Are you suffering from a cough or wheezing?
Do you experience frequent episodes of shortness of breath?
If yes, then it will be better to consult a physician with a specialization in Medicine. They will address all the above problems efficiently.
Dr. Mukesh Mahajan, the Founder of Phoenix Multispeciality Clinic, is one of the best general physician in Keshav Nagar, Pune. He has 11+ years of experience. He has completed specializations in General Medicine, Critical Care Medicine, and Minor surgical methods.
Dr. Mukesh Mahajan will help you control and manage your respiratory issues with effective treatment. He also provides the best bronchial asthma treatment in Keshav Nagar, Pune.
What is Bronchial Asthma?
Bronchial asthma is a chronic respiratory condition that causes swelling and narrowing of the lungs' airway path. Due to swelling, the air path produces excess mucus making it hard to breathe. The excessive mucus leads to coughing, shortness of breath, and wheezing that interferes with routine activities.
Bronchial Asthma is curable, and inhalers help overcome asthma attacks. It can affect any age or gender and depends upon environmental and genetic factors at large. When ignored, disease proves fatal, challenging lives in many cases.
When should you contact the doctor?
Recurrent episodes of coughing, wheezing, and shortness of breath are the initial indicators of Asthma onset. The signs and symptoms require medical care and consultation with a specialist immediately.
Signs and Symptoms of Bronchial Asthma
The most common symptoms of asthma include:
- Breathlessness or shortness of breath while walking, talking, laughing, or running.
- Chest discomfort or tightness.
- Sleep apnea or difficulty while sleeping is caused due to breathlessness.
- Coughing or wheezing (whistling sound from the chest).
- Cold and flu.
How is Bronchial Asthma diagnosed?
The doctor will initially do a physical examination to rule out symptoms associated with other diseases. The diagnosis includes:
· Peak flow test
A peak flow test is a quick measurement of air passing out of the lungs. It is also known as the Peak Expiratory Flow Rate (PEFR) or the Peak Expiratory Flow (PEF).
Spirometry is a pulmonary function test. It measures lung function, especially the amount and speed of inhaled and exhaled air. Spirometry helps assess breathing patterns that identify asthma, pulmonary fibrosis, cystic fibrosis, etc.
· Methacholine test
A methacholine test helps in the diagnosis of asthma. Methacholine is an inhaled drug that leads to mild narrowing of the lungs' airways, like asthma.
· Nitric Oxide test
An exhaled nitric oxide test can help diagnose and control asthma. It measures the amount of nitric oxide exhaled from the breath. The higher levels of nitric oxide are associated with inflammation of lung airways.
· Imaging tests
Chest radiography is the first imaging evaluation in most patients with symptoms of asthma. The chest radiography helps diagnose complications or causes of wheezing and its exacerbations.
Bronchial Asthma Treatment
Prevention and management are the keys to cure the disease. Steps involved in the treatment are:
1 . Anti-inflammatory drugs
Inflammation causes swelling of the inner lining of the airways and produces excess mucus. It makes the airways more susceptible to asthma triggers. Anti-inflammatory medications help to limit this process and prevent asthma attacks. Direct anti-inflammatory drugs include corticosteroids.

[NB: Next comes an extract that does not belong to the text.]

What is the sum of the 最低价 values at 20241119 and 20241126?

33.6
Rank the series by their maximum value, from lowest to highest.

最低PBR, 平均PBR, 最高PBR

2. Inhaled bronchodilators
Bronchodilators are a type of medication that makes breathing easier by relaxing the lungs' muscles and widening the airways (bronchi).
3. Ipratropium (Atrovent)
When inhaled, it acts fast to relax the bronchi airways, thus restoring easy breathing. Ipratropium helps to treat chronic bronchitis and severe asthma attacks.
Causes of Bronchial Asthma
Though the root cause of asthma is unclear, it mainly occurs due to environmental or hereditary factors. The factors or conditions that may trigger an asthma attack are:
- Exposure to pollen, dust, animal fur, sand, or bacteria triggers allergic reactions.

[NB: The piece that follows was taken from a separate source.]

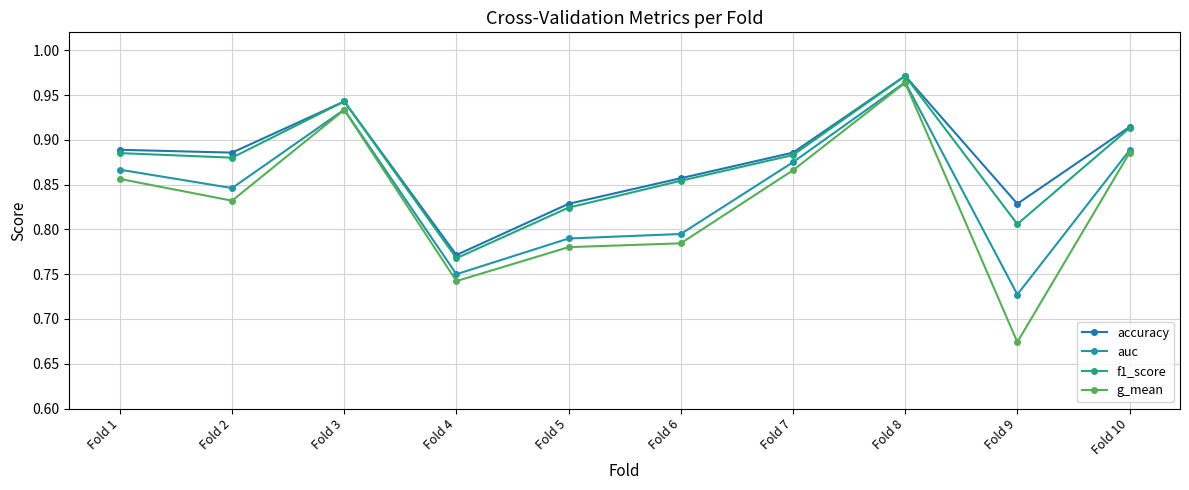

Is the value of f1_score at Fold 4 greater than the value of accuracy at Fold 9?

No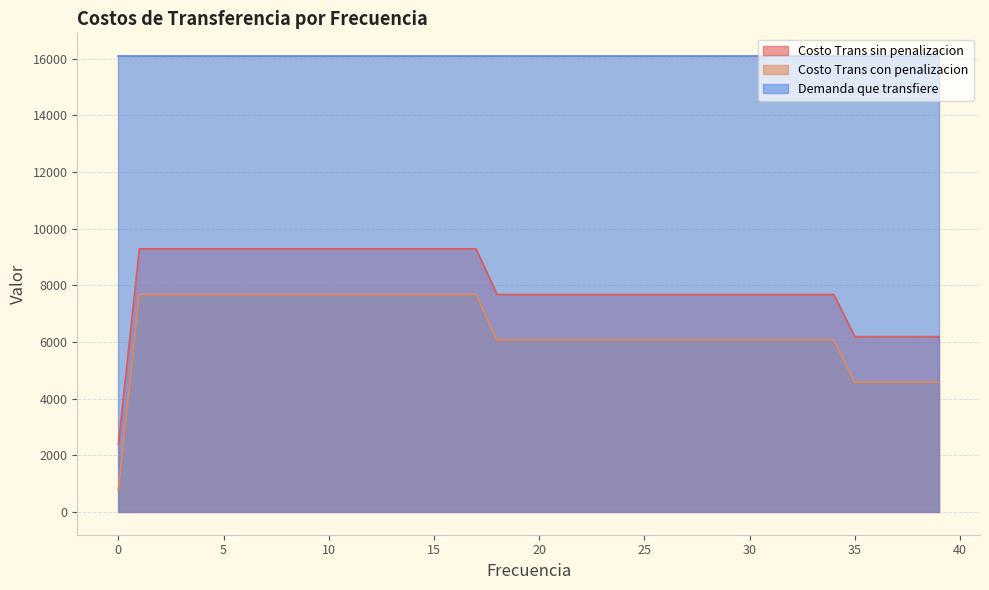

Rank the series by their maximum value, from highest to lowest.

Demanda que transfiere, Costo Trans sin penalizacion, Costo Trans con penalizacion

- Viral infections like cold, flu, or pneumonia.
- Air pollution, smoke, fumes from vehicles, etc.
- Stress and anxiety.
- Physical movement or exercise-induced asthma.
- Medications like aspirin, Ibuprofen, beta-blockers, etc.
- Acid reflux or gastroesophageal reflux disease (GERD).
- Scents and perfumes.
- Weather, particularly extreme temperature changes.
- Food additives such as MSG.
Risks of Bronchial Asthma
The main risk factors are:
- Family history of bronchial asthma.
- Susceptive to an allergic reaction like atopic dermatitis or hay fever.
- Habits that make you overweight.
Prevention of Bronchial Asthma
To prevent the occurrence of asthma, you should:
- Avoid vigorous exercises.
- Have an adequate diet.
- Use an asthma inhaler prescribed by your doctor.